Tale circostanza ha evidentemente spinto la Banca centrale a mutare drasticamente i suoi piani, arrivando così il 19 marzo ad annunciare un vasto programma (“Pandemic Emergency Purchase Program” – Pepp) per contrastare la pandemia, prevedendo l’acquisto di obbligazioni di emittenti pubblici e privati degli Stati membri per 750 miliardi, fino a fine 2020: “Tempi straordinari richiedono azioni straordinarie“, ha questa volta affermato la nostra Christine, accennando, inoltre, a una maggiore flessibilità nell’acquisto titoli, forse implicito riferimento alla possibilità di scostamento dalla regola che obbliga la Bce ad acquistare titoli in proporzione alla quota di capitale detenuto da ogni singolo Paese nella Banca Centrale (cioè la regola della “capital key”, sostanzialmente in funzione del Pil nazionale); ciò favorirebbe senza dubbio i Paesi con elevato debito pubblico, come il nostro.

Cosa fare ancora?

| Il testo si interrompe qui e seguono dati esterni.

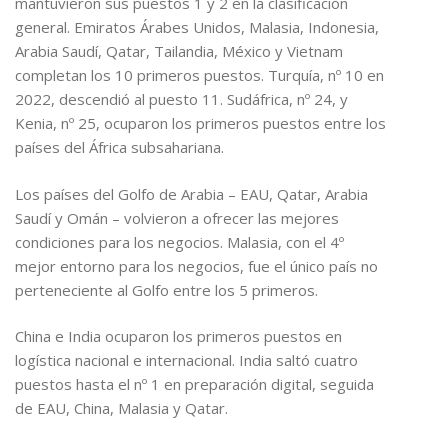
mantuvieron sus puestos 1 y 2 en la clasificación
general. Emiratos Árabes Unidos, Malasia, Indonesia,
Arabia Saudí, Qatar, Tailandia, México y Vietnam
completan los 10 primeros puestos. Turquía, nº 10 en
2022, descendió al puesto 11. Sudáfrica, nº 24, y
Kenia, nº 25, ocuparon los primeros puestos entre los
países del África subsahariana.
Los países del Golfo de Arabia – EAU, Qatar, Arabia
Saudí y Omán – volvieron a ofrecer las mejores
condiciones para los negocios. Malasia, con el 4º
mejor entorno para los negocios, fue el único país no
perteneciente al Golfo entre los 5 primeros.
China e India ocuparon los primeros puestos en
logística nacional e internacional. India saltó cuatro
puestos hasta el nº 1 en preparación digital, seguida
de EAU, China, Malasia y Qatar.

Non saprei. Certamente, passata questa pandemia – e preghiamo Dio che avvenga presto – non potrà più essere rinviata, a mio avviso, una riflessione sull’unità politica europea, non solo monetaria. Per ora, possiamo solo sperare in una forma di coordinamento quanto più possibile unitario, mettendo finalmente da parte le piccole diatribe di sempre.